Lay out the entries as a Markdown table with the columns "Row" and "Line". Include everything from the first line of the entries down to the line containing "family: Drosophilidae", both included, and leave out blank lines.

=== PROVIDED RECORDS ===

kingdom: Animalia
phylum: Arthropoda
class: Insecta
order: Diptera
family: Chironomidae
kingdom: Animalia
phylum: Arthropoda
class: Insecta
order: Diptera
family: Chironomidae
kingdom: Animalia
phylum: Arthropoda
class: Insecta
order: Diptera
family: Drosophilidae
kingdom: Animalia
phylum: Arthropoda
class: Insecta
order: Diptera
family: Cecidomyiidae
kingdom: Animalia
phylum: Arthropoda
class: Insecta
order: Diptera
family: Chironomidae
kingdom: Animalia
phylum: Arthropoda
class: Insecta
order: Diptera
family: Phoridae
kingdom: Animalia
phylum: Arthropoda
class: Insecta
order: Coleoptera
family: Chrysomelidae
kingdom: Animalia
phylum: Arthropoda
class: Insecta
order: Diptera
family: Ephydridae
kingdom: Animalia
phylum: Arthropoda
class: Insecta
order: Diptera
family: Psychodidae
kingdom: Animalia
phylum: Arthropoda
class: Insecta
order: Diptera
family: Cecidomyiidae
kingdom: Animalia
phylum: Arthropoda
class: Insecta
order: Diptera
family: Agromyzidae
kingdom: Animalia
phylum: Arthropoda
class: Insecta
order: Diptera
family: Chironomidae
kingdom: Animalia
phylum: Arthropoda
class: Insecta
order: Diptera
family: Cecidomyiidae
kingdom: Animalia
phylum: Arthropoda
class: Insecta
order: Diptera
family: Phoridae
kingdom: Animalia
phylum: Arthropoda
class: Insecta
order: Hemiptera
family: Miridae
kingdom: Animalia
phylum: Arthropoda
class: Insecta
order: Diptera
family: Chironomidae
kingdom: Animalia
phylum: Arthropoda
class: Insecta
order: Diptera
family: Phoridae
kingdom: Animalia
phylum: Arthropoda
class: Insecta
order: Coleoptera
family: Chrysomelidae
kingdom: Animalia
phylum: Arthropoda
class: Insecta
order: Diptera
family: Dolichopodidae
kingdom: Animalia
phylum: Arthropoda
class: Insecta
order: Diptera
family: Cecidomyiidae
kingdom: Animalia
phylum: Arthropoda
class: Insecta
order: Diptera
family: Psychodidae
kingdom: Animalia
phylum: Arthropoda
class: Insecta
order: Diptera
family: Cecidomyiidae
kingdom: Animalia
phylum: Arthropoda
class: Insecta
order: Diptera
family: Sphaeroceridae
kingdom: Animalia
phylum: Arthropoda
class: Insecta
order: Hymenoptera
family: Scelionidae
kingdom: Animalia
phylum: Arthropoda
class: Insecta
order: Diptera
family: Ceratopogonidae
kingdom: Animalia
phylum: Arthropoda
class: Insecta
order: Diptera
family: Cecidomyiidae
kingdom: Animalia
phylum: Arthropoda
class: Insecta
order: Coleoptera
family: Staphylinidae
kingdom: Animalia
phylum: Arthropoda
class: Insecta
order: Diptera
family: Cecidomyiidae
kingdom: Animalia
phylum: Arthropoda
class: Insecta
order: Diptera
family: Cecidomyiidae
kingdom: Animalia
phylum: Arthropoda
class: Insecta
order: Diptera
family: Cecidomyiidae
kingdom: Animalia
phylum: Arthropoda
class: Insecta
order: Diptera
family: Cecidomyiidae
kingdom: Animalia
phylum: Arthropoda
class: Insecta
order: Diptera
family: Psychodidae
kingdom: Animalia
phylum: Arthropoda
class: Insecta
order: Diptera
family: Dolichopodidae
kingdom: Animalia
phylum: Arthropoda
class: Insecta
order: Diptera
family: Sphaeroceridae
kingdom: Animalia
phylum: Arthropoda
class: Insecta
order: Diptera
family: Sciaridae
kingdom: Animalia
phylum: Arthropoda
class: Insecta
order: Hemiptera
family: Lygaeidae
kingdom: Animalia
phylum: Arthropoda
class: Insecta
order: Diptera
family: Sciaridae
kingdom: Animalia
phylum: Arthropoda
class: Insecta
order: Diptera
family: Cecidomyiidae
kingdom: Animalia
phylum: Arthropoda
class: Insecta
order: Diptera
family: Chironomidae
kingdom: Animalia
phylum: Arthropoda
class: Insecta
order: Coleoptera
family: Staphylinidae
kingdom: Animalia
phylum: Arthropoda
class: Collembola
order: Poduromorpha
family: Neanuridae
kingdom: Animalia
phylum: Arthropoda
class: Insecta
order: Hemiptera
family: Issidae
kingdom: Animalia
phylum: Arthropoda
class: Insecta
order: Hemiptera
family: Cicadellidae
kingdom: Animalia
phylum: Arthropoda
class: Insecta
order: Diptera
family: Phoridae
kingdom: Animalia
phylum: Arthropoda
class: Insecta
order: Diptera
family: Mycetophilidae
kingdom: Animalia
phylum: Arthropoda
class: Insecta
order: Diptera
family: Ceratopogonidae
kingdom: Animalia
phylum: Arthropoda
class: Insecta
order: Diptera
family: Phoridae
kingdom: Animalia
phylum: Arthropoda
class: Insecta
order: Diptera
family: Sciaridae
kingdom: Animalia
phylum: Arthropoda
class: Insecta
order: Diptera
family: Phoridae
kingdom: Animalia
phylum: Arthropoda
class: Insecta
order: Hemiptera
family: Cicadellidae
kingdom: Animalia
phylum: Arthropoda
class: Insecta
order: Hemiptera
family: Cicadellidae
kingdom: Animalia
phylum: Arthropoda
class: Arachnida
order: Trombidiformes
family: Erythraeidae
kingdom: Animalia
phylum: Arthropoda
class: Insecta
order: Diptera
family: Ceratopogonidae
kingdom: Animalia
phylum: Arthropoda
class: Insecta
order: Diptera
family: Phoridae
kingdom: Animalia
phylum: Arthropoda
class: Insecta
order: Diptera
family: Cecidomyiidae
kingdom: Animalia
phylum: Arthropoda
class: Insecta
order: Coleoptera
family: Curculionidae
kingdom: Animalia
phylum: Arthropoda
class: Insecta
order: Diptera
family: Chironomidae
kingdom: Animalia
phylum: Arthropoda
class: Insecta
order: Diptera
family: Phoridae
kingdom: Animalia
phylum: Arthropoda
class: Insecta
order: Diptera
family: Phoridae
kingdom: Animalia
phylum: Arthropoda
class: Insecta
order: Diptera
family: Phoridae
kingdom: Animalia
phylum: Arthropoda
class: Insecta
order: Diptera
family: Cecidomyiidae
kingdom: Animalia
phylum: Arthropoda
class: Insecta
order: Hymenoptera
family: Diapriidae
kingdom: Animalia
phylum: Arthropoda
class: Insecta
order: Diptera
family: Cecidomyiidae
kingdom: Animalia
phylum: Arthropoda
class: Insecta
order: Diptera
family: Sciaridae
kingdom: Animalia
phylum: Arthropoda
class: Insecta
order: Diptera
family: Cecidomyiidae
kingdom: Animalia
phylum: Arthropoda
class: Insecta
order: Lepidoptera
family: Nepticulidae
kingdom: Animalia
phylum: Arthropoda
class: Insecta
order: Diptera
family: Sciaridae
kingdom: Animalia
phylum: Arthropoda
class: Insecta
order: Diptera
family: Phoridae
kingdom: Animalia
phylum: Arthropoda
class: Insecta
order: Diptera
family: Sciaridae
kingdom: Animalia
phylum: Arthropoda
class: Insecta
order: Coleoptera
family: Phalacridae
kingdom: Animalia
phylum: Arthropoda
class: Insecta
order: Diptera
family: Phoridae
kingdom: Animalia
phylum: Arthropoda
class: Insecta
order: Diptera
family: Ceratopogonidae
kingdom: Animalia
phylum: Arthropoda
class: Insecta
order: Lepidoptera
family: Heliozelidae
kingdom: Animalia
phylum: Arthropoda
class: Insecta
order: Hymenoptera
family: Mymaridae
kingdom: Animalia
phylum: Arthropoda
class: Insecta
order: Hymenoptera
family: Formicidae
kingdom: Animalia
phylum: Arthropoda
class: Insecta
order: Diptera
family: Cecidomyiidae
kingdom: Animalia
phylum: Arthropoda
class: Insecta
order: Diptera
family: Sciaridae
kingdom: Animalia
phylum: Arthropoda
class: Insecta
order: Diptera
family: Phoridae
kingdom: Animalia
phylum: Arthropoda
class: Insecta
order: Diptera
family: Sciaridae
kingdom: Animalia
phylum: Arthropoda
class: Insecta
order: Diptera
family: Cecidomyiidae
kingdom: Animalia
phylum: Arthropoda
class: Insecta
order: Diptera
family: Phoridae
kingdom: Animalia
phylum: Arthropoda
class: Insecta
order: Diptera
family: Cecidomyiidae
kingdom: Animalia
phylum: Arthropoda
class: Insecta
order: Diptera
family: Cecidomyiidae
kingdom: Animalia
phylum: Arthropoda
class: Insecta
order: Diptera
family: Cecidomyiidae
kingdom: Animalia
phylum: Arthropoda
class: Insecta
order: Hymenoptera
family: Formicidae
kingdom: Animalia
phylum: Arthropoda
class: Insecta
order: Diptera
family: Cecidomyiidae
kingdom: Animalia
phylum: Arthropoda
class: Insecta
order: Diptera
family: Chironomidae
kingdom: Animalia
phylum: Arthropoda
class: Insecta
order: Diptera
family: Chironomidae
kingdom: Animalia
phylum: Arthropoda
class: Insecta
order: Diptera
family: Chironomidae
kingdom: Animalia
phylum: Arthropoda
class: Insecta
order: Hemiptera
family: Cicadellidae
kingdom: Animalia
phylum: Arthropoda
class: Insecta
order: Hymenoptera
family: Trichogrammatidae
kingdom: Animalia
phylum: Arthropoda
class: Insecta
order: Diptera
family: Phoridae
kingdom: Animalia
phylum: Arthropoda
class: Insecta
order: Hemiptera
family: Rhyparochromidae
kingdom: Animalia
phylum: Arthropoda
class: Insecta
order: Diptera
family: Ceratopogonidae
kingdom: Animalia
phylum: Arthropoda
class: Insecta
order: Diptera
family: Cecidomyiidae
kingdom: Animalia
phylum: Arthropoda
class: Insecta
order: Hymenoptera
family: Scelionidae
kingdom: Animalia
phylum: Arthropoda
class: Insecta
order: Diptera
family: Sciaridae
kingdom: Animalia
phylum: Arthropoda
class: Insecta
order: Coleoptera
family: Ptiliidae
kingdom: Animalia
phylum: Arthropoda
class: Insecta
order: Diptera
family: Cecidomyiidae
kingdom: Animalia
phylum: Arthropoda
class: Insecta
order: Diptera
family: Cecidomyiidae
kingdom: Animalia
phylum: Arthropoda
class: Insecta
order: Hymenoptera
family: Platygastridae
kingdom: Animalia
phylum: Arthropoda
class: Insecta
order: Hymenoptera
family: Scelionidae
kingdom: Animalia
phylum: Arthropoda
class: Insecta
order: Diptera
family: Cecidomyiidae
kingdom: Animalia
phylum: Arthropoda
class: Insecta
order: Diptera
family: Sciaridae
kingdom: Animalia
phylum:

===

RESPONSE TO THE EXERCISE →
| Row | Line |
|---|---|
| 1 | kingdom: Animalia |
| 2 | phylum: Arthropoda |
| 3 | class: Insecta |
| 4 | order: Diptera |
| 5 | family: Chironomidae |
| 6 | kingdom: Animalia |
| 7 | phylum: Arthropoda |
| 8 | class: Insecta |
| 9 | order: Diptera |
| 10 | family: Chironomidae |
| 11 | kingdom: Animalia |
| 12 | phylum: Arthropoda |
| 13 | class: Insecta |
| 14 | order: Diptera |
| 15 | family: Drosophilidae |